● TASKS:
1 – Answer the following from the press release on open systems in health research, one answer per line:
(a) Who co-authored the Nature commentary with John Wilbanks?
(b) What position does Lara Mangravite hold at Sage Bionetworks?
(c) In what city and on what date was the release issued?
2 – Using the press release on open systems in health research, explain in one to three sentences why Lara Mangravite considers closed systems a problem.
3 – Translate this sentence from the press release on open systems in health research into Spanish: "These data may enable the tailoring of disease modulators to maximize benefit on an individual basis."

● SELECTED EXTRACT:
Contact: Sage Bionetworks

Thea Norman, (O) 206-667-3192
(M) 858-997-8598
thea.norman@sagebase.org

Sage Bionetworks Advocates for Open Systems in Health Research

Nature Comment: Stop the privatization of health data

SEATTLE WA (July 20, 2016)

Sage Bionetworks, a nonprofit biomedical research organization, continues its work to redefine the way in which health data is gathered, shared and used through the use of open systems, incentives and norms. In a Nature commentary published today, a set of governing principles for digital health data analysis that are designed to maximize the contribution of large-scale digital data to advancing medical care are described.  This commentary was co-authored by John Wilbanks, Chief Commons Officer at Sage Bionetworks and Eric Topol, MD, Director of the Scripps Translational Science Institute, and Chief Academic Officer of Scripps Health.   The two work together on the NIH-funded Precision Medicine Initiative that was announced earlier this month.

“Emerging technologies for sensor-based monitoring of health, including wearable trackers and smartphone apps, provide an unprecedented resource for the collection of longitudinal data from individuals,” said Lara Mangravite, PhD, President of Sage Bionetworks. “These data may enable the tailoring of disease modulators to maximize benefit on an individual basis.” The opportunities arising from the availability of large-scale digital health data have caught the attention of many technology companies including those with extensive expertise in big data management and analysis across other domains. However, these companies tend to operate in closed manners that provide little transparency into methods and little opportunity to test reliability of outcomes.  “Closed systems disable the checks and balances necessary to ensure that observations are accurate and reliable,“ said Dr. Mangravite. “This is essential when building algorithms designed to influence decisions about health.”

● RECORD SET:
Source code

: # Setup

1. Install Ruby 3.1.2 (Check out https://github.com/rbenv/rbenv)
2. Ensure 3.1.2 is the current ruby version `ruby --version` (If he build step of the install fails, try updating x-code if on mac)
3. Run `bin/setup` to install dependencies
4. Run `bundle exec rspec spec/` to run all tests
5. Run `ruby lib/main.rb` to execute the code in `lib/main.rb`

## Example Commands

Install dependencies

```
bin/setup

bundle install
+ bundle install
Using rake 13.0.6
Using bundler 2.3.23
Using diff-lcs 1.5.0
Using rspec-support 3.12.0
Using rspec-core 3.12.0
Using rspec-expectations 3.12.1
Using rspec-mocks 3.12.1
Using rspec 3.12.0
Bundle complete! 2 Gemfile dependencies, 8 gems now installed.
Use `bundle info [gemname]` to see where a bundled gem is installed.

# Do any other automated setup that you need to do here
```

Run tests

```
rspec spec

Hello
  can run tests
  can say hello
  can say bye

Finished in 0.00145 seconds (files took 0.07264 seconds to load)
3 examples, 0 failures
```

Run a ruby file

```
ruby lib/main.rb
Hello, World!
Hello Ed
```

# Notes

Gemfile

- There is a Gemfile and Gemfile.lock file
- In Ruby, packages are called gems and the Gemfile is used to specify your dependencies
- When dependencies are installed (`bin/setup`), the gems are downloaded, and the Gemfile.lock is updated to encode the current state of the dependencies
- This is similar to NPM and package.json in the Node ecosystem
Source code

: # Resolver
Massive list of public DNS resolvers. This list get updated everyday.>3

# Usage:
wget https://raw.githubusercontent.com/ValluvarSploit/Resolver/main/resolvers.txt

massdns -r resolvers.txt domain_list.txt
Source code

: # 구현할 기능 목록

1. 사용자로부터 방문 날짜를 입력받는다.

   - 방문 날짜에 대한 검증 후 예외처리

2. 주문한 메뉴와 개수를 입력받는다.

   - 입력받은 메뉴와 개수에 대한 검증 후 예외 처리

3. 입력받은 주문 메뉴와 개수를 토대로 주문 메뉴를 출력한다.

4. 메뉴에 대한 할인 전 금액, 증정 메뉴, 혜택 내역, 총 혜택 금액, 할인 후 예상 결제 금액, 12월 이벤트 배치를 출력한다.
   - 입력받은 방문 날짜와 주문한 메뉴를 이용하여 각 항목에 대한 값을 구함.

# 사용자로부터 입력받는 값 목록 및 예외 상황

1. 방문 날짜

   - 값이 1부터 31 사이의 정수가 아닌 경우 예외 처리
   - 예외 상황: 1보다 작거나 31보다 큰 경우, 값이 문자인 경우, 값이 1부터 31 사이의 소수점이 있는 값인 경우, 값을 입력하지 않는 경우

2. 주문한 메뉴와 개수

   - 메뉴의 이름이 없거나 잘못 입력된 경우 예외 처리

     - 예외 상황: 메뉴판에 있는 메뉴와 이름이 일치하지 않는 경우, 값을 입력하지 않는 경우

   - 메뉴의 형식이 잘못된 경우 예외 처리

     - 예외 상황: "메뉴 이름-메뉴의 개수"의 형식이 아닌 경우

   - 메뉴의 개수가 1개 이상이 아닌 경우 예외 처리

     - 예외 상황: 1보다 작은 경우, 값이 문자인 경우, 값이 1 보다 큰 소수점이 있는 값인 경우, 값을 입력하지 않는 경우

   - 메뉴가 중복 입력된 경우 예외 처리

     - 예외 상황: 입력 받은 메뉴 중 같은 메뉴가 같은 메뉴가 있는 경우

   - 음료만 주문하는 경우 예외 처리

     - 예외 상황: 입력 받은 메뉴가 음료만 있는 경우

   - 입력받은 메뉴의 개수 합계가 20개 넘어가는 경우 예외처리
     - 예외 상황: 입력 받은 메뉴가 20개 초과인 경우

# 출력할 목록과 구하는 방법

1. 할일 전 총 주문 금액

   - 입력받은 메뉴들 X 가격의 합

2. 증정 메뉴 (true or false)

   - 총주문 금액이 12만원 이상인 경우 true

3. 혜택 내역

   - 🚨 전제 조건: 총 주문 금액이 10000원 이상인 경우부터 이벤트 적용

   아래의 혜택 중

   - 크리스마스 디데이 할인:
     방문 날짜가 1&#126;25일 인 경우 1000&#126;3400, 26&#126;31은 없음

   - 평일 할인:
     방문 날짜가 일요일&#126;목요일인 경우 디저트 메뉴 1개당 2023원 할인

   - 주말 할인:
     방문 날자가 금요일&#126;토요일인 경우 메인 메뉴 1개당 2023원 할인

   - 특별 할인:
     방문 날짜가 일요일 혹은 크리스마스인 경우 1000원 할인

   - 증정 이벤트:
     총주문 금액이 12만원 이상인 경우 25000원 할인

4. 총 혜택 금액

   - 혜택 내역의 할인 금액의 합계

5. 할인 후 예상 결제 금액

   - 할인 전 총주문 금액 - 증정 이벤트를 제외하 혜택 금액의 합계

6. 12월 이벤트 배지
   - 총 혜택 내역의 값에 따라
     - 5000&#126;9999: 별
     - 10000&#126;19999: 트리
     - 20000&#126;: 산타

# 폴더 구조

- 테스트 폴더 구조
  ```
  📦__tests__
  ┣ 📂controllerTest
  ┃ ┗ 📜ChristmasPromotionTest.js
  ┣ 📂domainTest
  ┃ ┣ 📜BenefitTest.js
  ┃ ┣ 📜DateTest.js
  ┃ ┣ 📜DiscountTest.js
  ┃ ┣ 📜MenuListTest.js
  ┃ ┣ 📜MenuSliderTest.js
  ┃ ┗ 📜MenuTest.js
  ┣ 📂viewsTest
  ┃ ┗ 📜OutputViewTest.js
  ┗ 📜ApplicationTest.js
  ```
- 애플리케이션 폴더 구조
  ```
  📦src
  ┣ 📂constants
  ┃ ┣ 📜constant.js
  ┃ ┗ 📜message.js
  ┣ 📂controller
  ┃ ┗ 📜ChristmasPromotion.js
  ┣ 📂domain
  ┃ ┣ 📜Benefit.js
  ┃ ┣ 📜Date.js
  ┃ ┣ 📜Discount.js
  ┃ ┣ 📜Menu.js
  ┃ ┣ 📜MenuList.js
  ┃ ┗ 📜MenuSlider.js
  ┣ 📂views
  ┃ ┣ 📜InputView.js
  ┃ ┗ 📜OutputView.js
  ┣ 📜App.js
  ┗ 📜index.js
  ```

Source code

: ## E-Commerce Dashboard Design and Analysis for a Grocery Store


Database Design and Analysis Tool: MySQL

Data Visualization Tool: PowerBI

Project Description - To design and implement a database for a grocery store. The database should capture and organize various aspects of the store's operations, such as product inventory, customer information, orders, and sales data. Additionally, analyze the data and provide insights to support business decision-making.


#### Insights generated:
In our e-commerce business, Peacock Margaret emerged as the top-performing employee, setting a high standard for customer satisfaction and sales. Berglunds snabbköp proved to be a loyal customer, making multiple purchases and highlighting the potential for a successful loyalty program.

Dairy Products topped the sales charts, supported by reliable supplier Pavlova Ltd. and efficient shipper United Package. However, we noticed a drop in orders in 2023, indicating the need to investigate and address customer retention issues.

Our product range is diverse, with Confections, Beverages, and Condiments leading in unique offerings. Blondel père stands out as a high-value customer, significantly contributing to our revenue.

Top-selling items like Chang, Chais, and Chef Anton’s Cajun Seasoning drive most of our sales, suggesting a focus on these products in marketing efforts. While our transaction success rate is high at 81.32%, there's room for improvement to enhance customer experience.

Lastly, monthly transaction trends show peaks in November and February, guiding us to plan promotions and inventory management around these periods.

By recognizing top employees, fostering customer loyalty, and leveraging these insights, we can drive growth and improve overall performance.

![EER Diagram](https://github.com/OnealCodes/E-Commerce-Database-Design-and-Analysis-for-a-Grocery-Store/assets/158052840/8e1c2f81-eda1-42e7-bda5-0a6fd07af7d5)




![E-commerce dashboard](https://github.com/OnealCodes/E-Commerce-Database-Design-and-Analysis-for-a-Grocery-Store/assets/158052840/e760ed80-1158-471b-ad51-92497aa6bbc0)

● RESULTS FOR THE EXERCISE:
1 –
(a) Eric Topol, MD, Director of the Scripps Translational Science Institute and Chief Academic Officer of Scripps Health.
(b) President.
(c) Seattle, Washington, on July 20, 2016.

2 – Closed systems disable the checks and balances needed to ensure that observations are accurate and reliable. She says this matters most when building algorithms meant to influence decisions about health. The release adds that companies working in closed ways offer little transparency into their methods and little chance to test whether their outcomes are reliable.

3 – Estos datos pueden permitir adaptar los moduladores de enfermedades para maximizar el beneficio de forma individual.